- [Problem description]: Return all of the records below verbatim.

*** Opening Extracted information ***

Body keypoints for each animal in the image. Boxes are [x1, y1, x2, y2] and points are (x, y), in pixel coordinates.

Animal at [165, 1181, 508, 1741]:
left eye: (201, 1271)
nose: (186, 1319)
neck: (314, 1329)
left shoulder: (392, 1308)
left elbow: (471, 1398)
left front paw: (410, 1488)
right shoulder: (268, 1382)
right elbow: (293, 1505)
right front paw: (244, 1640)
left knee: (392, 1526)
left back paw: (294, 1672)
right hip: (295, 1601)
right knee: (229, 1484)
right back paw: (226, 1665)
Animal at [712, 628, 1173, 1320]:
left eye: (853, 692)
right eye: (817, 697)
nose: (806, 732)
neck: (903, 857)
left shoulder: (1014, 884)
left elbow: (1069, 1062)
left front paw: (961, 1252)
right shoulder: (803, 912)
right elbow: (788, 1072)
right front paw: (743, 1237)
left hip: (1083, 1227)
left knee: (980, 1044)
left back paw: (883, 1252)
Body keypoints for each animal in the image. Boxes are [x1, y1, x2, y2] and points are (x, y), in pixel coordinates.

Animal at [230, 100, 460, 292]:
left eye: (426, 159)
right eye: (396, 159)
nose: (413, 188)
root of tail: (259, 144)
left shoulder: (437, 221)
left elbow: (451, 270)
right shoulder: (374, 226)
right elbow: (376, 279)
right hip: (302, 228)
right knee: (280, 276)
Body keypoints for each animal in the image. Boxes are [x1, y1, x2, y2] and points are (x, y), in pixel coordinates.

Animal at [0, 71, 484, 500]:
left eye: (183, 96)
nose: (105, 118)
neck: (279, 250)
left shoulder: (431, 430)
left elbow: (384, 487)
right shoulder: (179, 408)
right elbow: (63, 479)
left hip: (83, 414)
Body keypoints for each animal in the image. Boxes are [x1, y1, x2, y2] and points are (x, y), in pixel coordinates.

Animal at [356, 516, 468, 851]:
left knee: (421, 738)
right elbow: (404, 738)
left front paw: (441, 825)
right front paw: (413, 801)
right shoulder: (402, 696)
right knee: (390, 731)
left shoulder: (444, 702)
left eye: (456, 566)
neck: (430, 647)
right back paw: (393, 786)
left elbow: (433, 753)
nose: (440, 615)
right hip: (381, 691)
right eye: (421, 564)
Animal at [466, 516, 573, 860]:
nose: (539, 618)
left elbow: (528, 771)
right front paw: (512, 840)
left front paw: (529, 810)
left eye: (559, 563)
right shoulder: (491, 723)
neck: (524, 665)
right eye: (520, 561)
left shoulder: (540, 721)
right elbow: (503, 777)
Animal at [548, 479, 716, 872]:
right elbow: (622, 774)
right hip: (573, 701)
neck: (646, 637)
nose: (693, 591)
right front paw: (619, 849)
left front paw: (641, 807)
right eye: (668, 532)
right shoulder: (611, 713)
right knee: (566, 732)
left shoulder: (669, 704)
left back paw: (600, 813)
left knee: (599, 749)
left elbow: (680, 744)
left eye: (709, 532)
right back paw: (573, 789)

*** Closing Extracted information ***

- [Answer box]:
Body keypoints for each animal in the image. Boxes are [x1, y1, x2, y2] and points are (x, y), in pixel coordinates.

Animal at [165, 1181, 508, 1741]:
left eye: (201, 1271)
nose: (186, 1319)
neck: (314, 1329)
left shoulder: (392, 1308)
left elbow: (471, 1398)
left front paw: (410, 1488)
right shoulder: (268, 1382)
right elbow: (293, 1505)
right front paw: (244, 1640)
left knee: (392, 1526)
left back paw: (294, 1672)
right hip: (295, 1601)
right knee: (229, 1484)
right back paw: (226, 1665)
Animal at [712, 628, 1173, 1320]:
left eye: (853, 692)
right eye: (817, 697)
nose: (806, 732)
neck: (903, 857)
left shoulder: (1014, 884)
left elbow: (1069, 1062)
left front paw: (961, 1252)
right shoulder: (803, 912)
right elbow: (788, 1072)
right front paw: (743, 1237)
left hip: (1083, 1227)
left knee: (980, 1044)
left back paw: (883, 1252)
Body keypoints for each animal in the image. Boxes are [x1, y1, x2, y2] and points are (x, y), in pixel coordinates.

Animal at [230, 100, 460, 292]:
left eye: (426, 159)
right eye: (396, 159)
nose: (413, 188)
root of tail: (259, 144)
left shoulder: (437, 221)
left elbow: (451, 270)
right shoulder: (374, 226)
right elbow: (376, 279)
right hip: (302, 228)
right knee: (280, 276)
Body keypoints for each animal in the image. Boxes are [x1, y1, x2, y2] and points are (x, y), in pixel coordinates.

Animal at [0, 71, 484, 500]:
left eye: (183, 96)
nose: (105, 118)
neck: (279, 250)
left shoulder: (431, 430)
left elbow: (384, 487)
right shoulder: (179, 408)
right elbow: (63, 479)
left hip: (83, 414)
Body keypoints for each animal in the image. Boxes are [x1, y1, x2, y2] and points are (x, y), in pixel coordinates.

Animal at [356, 516, 468, 851]:
left knee: (421, 738)
right elbow: (404, 738)
left front paw: (441, 825)
right front paw: (413, 801)
right shoulder: (402, 696)
right knee: (390, 731)
left shoulder: (444, 702)
left eye: (456, 566)
neck: (430, 647)
right back paw: (393, 786)
left elbow: (433, 753)
nose: (440, 615)
right hip: (381, 691)
right eye: (421, 564)
Animal at [466, 516, 573, 860]:
nose: (539, 618)
left elbow: (528, 771)
right front paw: (512, 840)
left front paw: (529, 810)
left eye: (559, 563)
right shoulder: (491, 723)
neck: (524, 665)
right eye: (520, 561)
left shoulder: (540, 721)
right elbow: (503, 777)
Animal at [548, 479, 716, 872]:
right elbow: (622, 774)
right hip: (573, 701)
neck: (646, 637)
nose: (693, 591)
right front paw: (619, 849)
left front paw: (641, 807)
right eye: (668, 532)
right shoulder: (611, 713)
right knee: (566, 732)
left shoulder: (669, 704)
left back paw: (600, 813)
left knee: (599, 749)
left elbow: (680, 744)
left eye: (709, 532)
right back paw: (573, 789)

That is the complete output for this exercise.